# something for the man of the house



## bellestarr12 (Mar 26, 2011)

Here's the picture: http://www.theretroknittingcompany.co.uk/images/1Nov09/strutts9507a.jpg

and here's the link to the pattern (scroll nearly to the bottom):
http://www.theretroknittingcompany.co.uk/wonderful.html

When I said, "Joe, here's something I can knit you for summer," he gave me such a look. No fashion sense at all.


----------



## yourmother306 (Nov 30, 2011)

oh yea


----------



## Stablebummom (Dec 5, 2011)

PMPL!


----------



## jumbleburt (Mar 10, 2011)

I agree - no fashion sense at all.


----------



## LadyBecket (Jun 26, 2012)

I don't think my husband would go for those either!


----------



## Colorado knits (Jul 6, 2011)

Oh, I laughed out loud. Funny.


----------



## TinaOR (May 22, 2011)

My husband scoffed as I showed him the picture of the pattern. I guess that's a 'no' from him too. Thanks for sharing. x


----------



## higheagle (Jul 23, 2011)

I think I might give it ago.


----------



## trisha 54 (Feb 24, 2012)

LOL


----------



## Katsch (Mar 15, 2011)

I showed my hubby and all I got was a strange look. No fashion sense here either.


----------



## henhouse2011 (Feb 20, 2011)

If you could get Justin Bieber or Tom Cruise into it they would all be wanting some.


----------



## Gmfur (Oct 29, 2011)

Gotta wonder...what does it do for "health"? Lol.


----------



## heleneknits (Jun 10, 2011)

I you try this, I would love to see a picture.


----------



## heleneknits (Jun 10, 2011)

Higheagle, If you try this, I would love to see a picture.


----------



## cbmommacat (Mar 6, 2012)

LOL! I don't think that outfit is very mentally healthy!!


----------



## Alto53 (Jan 26, 2012)

Oh, my . . . . . 

I actually know someone who would probably think this is cool and that I should make it for him! (I won't be showing this to him!)


----------



## TerryKnits (Sep 17, 2011)

Gmfur said:


> Gotta wonder...what does it do for "health"? Lol.

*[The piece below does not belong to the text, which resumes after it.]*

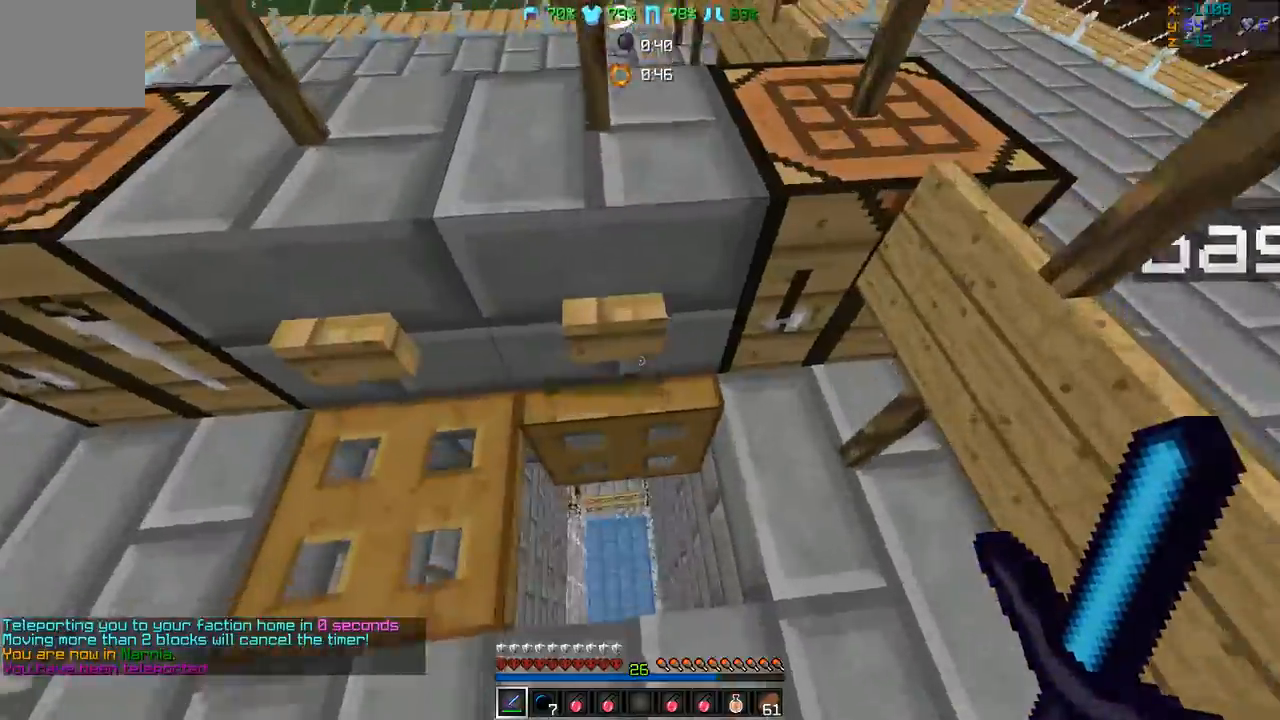
{"keys": [], "events": [[84, "w", "down"], [169, "w", "up"], [337, "s", "down"], [422, "s", "up"]]}
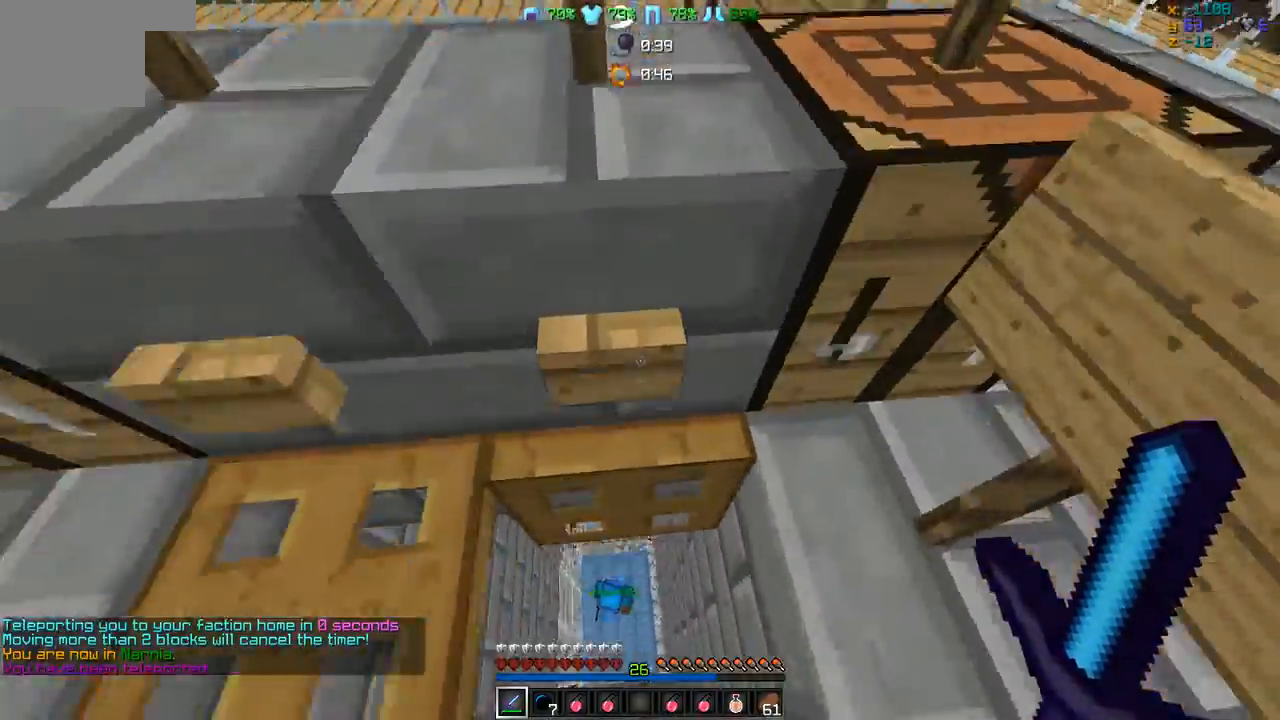
{"keys": ["w"], "events": [[379, "w", "down"]]}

It must be all the fresh air the body gets through the holes. LOL


----------



## Blue_Carol (May 28, 2012)

too funny. Thanks for sharing


----------



## SherryH (Apr 4, 2011)

Well I showed my DH the picture, got a raised eyebrow and a "yiikes."


----------



## Sennaa (Mar 16, 2012)

omg I burst out laughing.... too funny!!


----------



## wurlybird (Feb 17, 2011)

Stablebummom said:


> PMPL!


PMPL? Now one to me. Explain please? )


----------



## wurlybird (Feb 17, 2011)

wurlybird said:


> Stablebummom said:
> 
> 
> > PMPL!
> ...


Meant to type "New" one to me. LOL
Guess I got fat fingers.


----------



## GrannyH (Jul 4, 2011)

Goggle it.


----------



## Ceili (May 8, 2011)

well, laughter is the best medicine!


Gmfur said:


> Gotta wonder...what does it do for "health"? Lol.


----------



## wurlybird (Feb 17, 2011)

Thanks GrannyH. Now I'm PMPL too. )


----------



## Torticollus (Dec 3, 2011)

Hilarious! Thanks for the great website - I love vintage!


----------



## Dsynr (Jun 3, 2011)

bellestarr12 said:


> Here's the picture: http://www.theretroknittingcompany.co.uk/images/1Nov09/strutts9507a.jpg
> 
> and here's the link to the pattern (scroll nearly to the bottom):
> http://www.theretroknittingcompany.co.uk/wonderful.html
> ...


At last, something the Big Guy would probably throw me out of the house over, and probably from an upstairs window onto the concrete patio! Seems to me the mesh would be very uncomfortable once he sweated a little, IMHO. :thumbdown:


----------



## bellestarr12 (Mar 26, 2011)

henhouse2011 said:


> If you could get Justin Bieber or Tom Cruise into it they would all be wanting some.


LOL!


----------



## gracieanne (Mar 29, 2011)

Hah, hysterical!


----------



## janneygirl (Jul 6, 2011)

thanks for the morning laugh-out-loud!!! that is hysterical.
oooops, higheagle --- you go for it, guy!! still funny, though.
- jan


----------



## frostyfranny (Jul 29, 2011)

I like the swimming trunks just below this pattern. Can you imagine what they look like when the get wet  I actually have this pattern in an old book and it caused quite a stir with the odd rude comment when I showed it to my craft fair ladies


----------



## gmcmullen (Dec 29, 2011)

Uh, no, not my man.


----------



## Janeway (Nov 22, 2011)

No thanks but it is interesting!


----------



## virginia42 (Mar 13, 2011)

henhouse2011 said:


> If you could get Justin Bieber or Tom Cruise into it they would all be wanting some.


Haha!


----------



## MacRae (Dec 3, 2011)

Well isn't he quite the dapper dan! To funny!


----------



## virginia42 (Mar 13, 2011)

heleneknits said:


> Higheagle, If you try this, I would love to see a picture.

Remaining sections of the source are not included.